One thing to note if you are extending the reset credentials flow. The first "authenticator" is just a page to obtain the username or email. If the username or email exists, then the AuthenticationFlowContext.getUser() will return the located user. Otherwise this will be null. This form WILL NOT re-ask the user to enter in an email or username if the previous email or username did not exist. You need to prevent attackers from being able to guess valid users. So, if AuthenticationFlowContext.getUser() returns null, you should proceed with the flow to make it look like a valid user was selected. I suggest that if you want to add secret questions to this flow, you should ask these questions after the email is sent. In other words, add your custom authenticator after the "Send Reset Email" authenticator.

Modifying First Broker Login Flow

First Broker Login flow is used during first login with some identity provider. Term First Login means that there is not yet existing Keycloak account linked with the particular authenticated identity provider account. For more details about this flow see the Identity Brokering chapter in Server Administration .

Authentication of clients

Keycloak actually supports pluggable authentication for OpenID Connect client applications. Authentication of client (application) is used under the hood by the Keycloak adapter during sending any backchannel requests to the Keycloak server (like the request for exchange code to access token after successful authentication or request to refresh token). But the client authentication can be also used directly by you during Direct Access grants (represented by OAuth2 Resource Owner Password Credentials Flow) or during Service account authentication (represented by OAuth2 Client Credentials Flow).

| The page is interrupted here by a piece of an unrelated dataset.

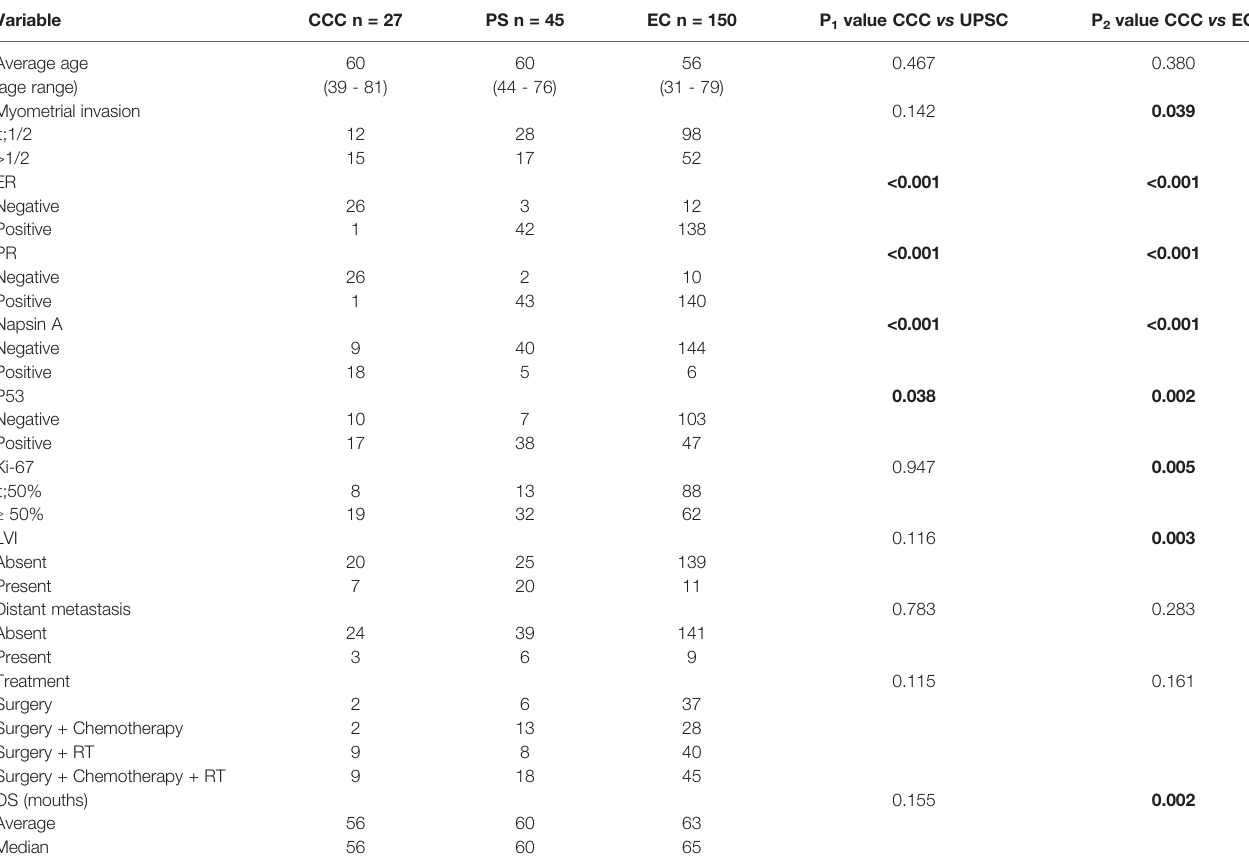
TABLE 4 | Comparative of clear cell carcinoma (CCC) of the endometrium, uterine papillary serous carcinoma (UPSC) and endometrioid carcinoma (EC).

For more details about Keycloak adapter and OAuth2 flows see Securing Applications and Services Guide.

Default implementations

Actually Keycloak has 2 builtin implementations of client authentication:

Traditional authentication with client_id and client_secret

This is default mechanism mentioned in the OpenID Connect or OAuth2 specification and Keycloak supports it since it’s early days. The public client needs to include client_id parameter with it’s ID in the POST request (so it’s defacto not authenticated) and the confidential client needs to include Authorization: Basic header with the clientId and clientSecret used as username and password.

Authentication with signed JWT

This is based on the JWT Bearer Token Profiles for OAuth 2.0 specification. The client/adapter generates the JWT and signs it with his private key. The Keycloak then verifies the signed JWT with the client’s public key and authenticates client based on it.

See the demo example and especially the examples/preconfigured-demo/product-app for the example application showing the application using client authentication with signed JWT.

Implement your own client authenticator

For plug your own client authenticator, you need to implement few interfaces on both client (adapter) and server side.

Client side

Here you need to implement org.keycloak.adapters.authentication.ClientCredentialsProvider and put the implementation either to:

  • your WAR file into WEB-INF/classes . But in this case, the implementation can be used just for this single WAR application

  • Some JAR file, which will be added into WEB-INF/lib of your WAR

  • Some JAR file, which will be used as jboss module and configured in jboss-deployment-structure.xml of your WAR. In all cases, you also need to create the file META-INF/services/org.keycloak.adapters.authentication.ClientCredentialsProvider either in the WAR or in your JAR.

Server side

Here you need to implement org.keycloak.authentication.ClientAuthenticatorFactory and org.keycloak.authentication.ClientAuthenticator . You also need to add the file META-INF/services/org.keycloak.authentication.ClientAuthenticatorFactory with the name of the implementation classes. See authenticators for more details.